The elements of the vector signify the following:
The first element is the class of the object.
Clojure functions are instances of classes whose names are derived from the namespaces they are defined in:
(class +)
;= clojure.core$_PLUS_
The second element is the identity hash code of the object as determined by
(System/identityHashCode x)
The final element is the result of calling print-method
on an ancillary value associated with the object, which for objects that use the #object[…]

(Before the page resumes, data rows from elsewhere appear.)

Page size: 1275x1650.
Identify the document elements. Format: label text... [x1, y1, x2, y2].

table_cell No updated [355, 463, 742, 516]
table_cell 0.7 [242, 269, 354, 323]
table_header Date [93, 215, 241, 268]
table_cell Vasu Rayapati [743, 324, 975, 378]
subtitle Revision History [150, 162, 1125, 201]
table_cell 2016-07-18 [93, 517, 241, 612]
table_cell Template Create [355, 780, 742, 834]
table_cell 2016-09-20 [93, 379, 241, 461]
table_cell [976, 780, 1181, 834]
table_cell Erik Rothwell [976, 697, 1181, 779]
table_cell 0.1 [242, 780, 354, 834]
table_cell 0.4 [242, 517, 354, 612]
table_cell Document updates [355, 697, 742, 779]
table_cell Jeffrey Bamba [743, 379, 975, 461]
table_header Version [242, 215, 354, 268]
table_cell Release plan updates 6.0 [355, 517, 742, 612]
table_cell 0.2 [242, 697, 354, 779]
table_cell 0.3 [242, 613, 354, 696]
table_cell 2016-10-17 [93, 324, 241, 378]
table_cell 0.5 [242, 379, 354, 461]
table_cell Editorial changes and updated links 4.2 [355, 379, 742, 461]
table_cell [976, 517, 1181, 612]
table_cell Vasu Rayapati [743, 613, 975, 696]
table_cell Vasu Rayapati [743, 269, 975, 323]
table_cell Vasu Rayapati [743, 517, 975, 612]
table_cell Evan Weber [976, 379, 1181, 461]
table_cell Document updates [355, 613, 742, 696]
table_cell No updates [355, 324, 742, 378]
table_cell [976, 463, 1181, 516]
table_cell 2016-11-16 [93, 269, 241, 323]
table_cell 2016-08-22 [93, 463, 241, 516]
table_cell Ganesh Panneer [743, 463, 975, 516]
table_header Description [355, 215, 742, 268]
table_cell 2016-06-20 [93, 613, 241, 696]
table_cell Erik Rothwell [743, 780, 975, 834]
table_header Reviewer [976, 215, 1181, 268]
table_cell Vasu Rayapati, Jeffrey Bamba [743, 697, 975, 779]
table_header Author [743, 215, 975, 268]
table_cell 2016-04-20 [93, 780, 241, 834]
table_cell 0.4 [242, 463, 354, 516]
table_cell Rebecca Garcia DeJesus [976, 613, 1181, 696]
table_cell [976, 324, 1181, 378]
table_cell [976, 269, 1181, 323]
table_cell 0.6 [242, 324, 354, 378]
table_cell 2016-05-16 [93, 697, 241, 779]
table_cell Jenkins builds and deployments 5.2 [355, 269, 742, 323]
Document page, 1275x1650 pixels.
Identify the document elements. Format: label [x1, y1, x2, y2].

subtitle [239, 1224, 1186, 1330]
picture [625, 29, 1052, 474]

representation will tend to boil down to a toString
call, although there are some exceptions:
(prn (atom {}))
;; #object[clojure.lang.Atom 0x565f390 {:status :ready, :val {}}]
(str (atom {}))
;= "clojure.lang.Atom@311bf055"
This particular behaviour is explained by this snippet from the implementation:
;; /src/clj/clojure/core_print.clj L410-411 (as of right now)
(defmethod print-method clojure.lang.IDeref [o ^Writer w]
(print-tagged-object o (deref-as-map o) w))
{:status :ready, :val {}}
comes from the deref-as-map
call; deref-as-map
is defined immediately above.
See the remainder of /src/clj/clojure/core_print.clj
for details (link to current tip of the master branch).